Task data section start
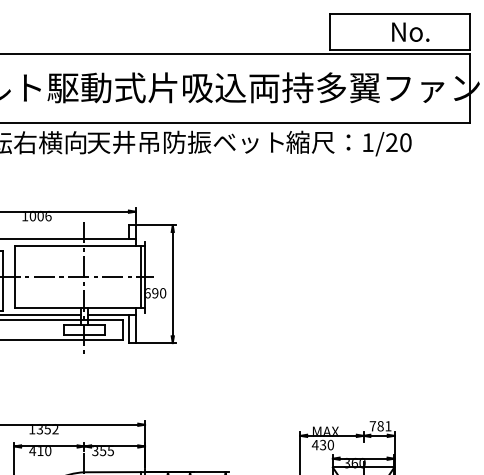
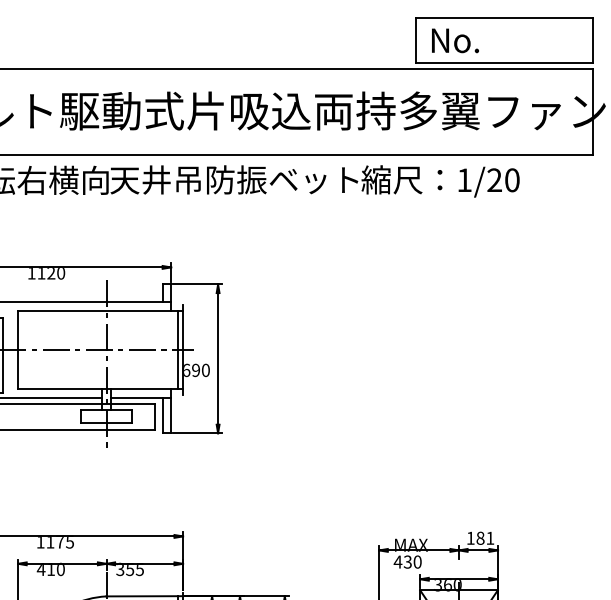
text: (410, 31) -> (455, 39), moved
text: (40, 217) -> (51, 274), 1006 -> 1120
text: (372, 426) -> (470, 538), 781 -> 181
text: (47, 430) -> (59, 543), 1352 -> 1175

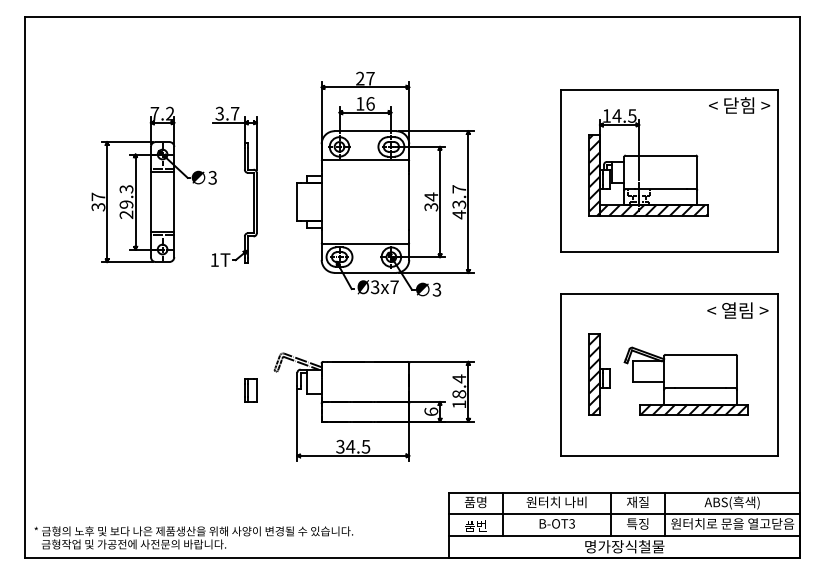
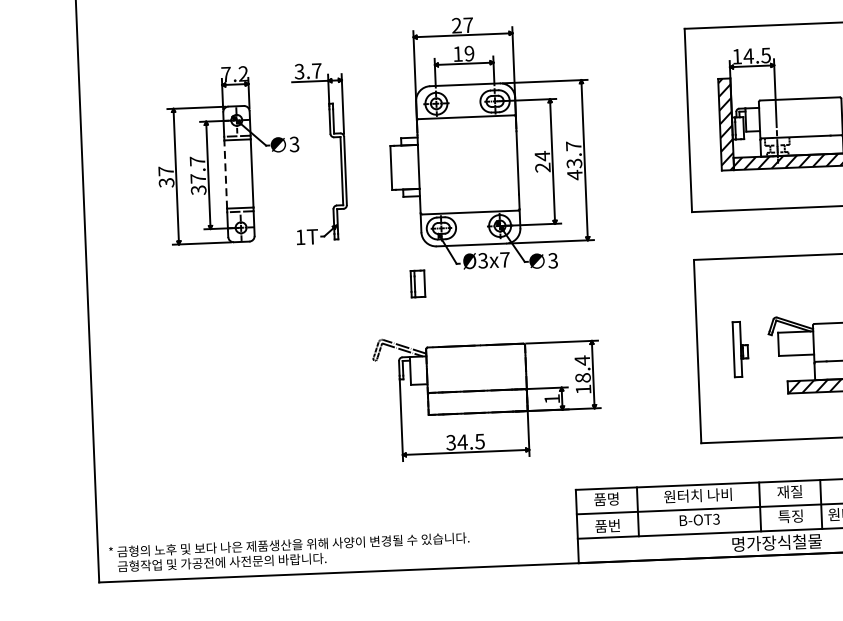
text: (370, 103) -> (469, 53), 16 -> 19
line: (150, 201) -> (225, 174), solid -> dashed
text: (126, 202) -> (198, 176), 29.3 -> 37.7
text: (431, 207) -> (543, 168), 34 -> 24
part: (599, 374) -> (740, 349), size x0.6
part: (250, 390) -> (417, 284), moved
text: (431, 411) -> (552, 398), 6 -> 1

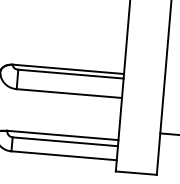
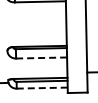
line: (71, 94) -> (42, 58), solid -> dashed
line: (64, 156) -> (42, 88), solid -> dashed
Task data section end
Reproduce the listing exactly. Do not include its images.

text: (410, 31) -> (455, 39), moved
text: (40, 217) -> (51, 274), 1006 -> 1120
text: (372, 426) -> (470, 538), 781 -> 181
text: (47, 430) -> (59, 543), 1352 -> 1175

text: (370, 103) -> (469, 53), 16 -> 19
line: (150, 201) -> (225, 174), solid -> dashed
text: (126, 202) -> (198, 176), 29.3 -> 37.7
text: (431, 207) -> (543, 168), 34 -> 24
part: (599, 374) -> (740, 349), size x0.6
part: (250, 390) -> (417, 284), moved
text: (431, 411) -> (552, 398), 6 -> 1

line: (71, 94) -> (42, 58), solid -> dashed
line: (64, 156) -> (42, 88), solid -> dashed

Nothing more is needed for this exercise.